• What is needed
Lines from the entries below that hold "elbow" form the answer; copy all of them.

Data supplied: Begin

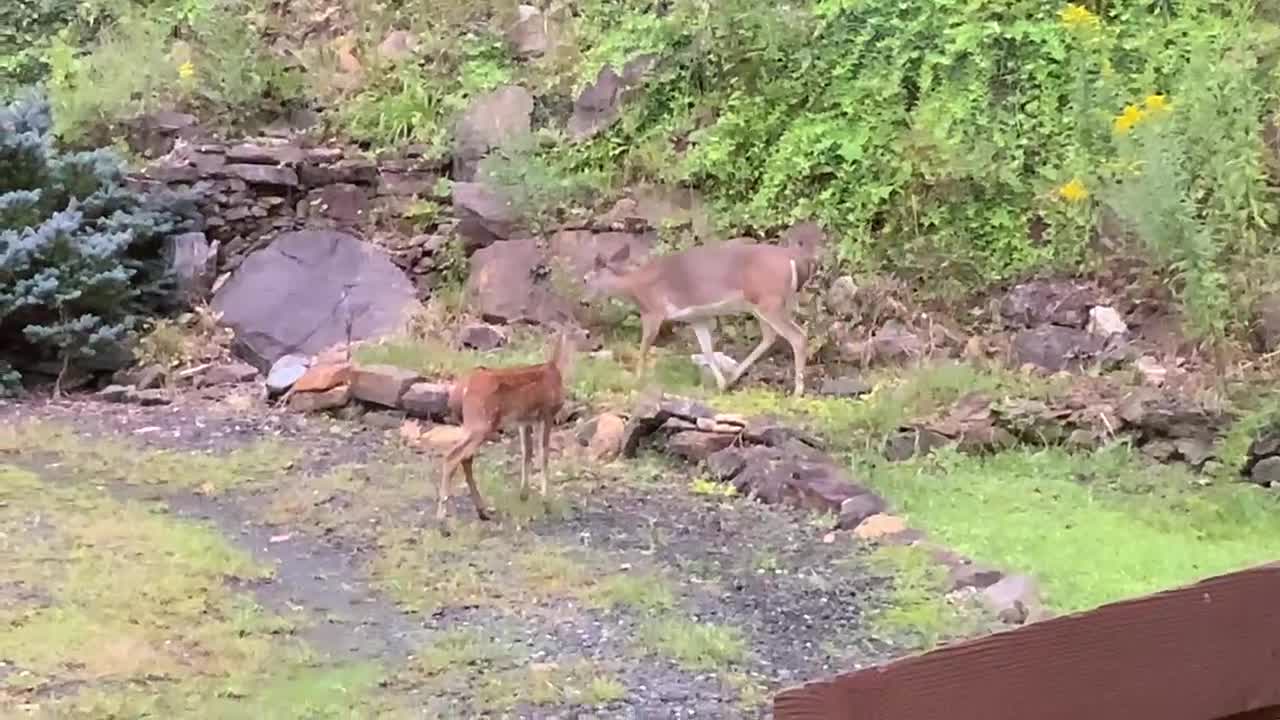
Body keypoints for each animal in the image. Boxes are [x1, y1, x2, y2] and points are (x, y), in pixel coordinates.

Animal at [437, 330, 576, 524]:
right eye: (586, 335)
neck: (556, 370)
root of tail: (463, 387)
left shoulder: (524, 420)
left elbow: (526, 452)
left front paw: (524, 494)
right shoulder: (547, 414)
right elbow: (544, 454)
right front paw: (546, 501)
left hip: (471, 424)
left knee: (465, 458)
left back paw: (482, 511)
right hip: (480, 423)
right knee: (453, 456)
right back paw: (442, 517)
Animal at [582, 237, 818, 396]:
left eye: (585, 279)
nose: (584, 301)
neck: (635, 287)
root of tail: (795, 259)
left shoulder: (653, 311)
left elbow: (643, 348)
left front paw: (636, 380)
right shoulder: (696, 317)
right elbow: (707, 350)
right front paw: (720, 384)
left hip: (769, 302)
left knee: (798, 336)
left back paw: (797, 390)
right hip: (766, 304)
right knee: (770, 337)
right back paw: (731, 379)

Data supplied: End

• Output of the exercise
left elbow: (526, 452)
right elbow: (544, 454)
left elbow: (643, 348)
right elbow: (707, 350)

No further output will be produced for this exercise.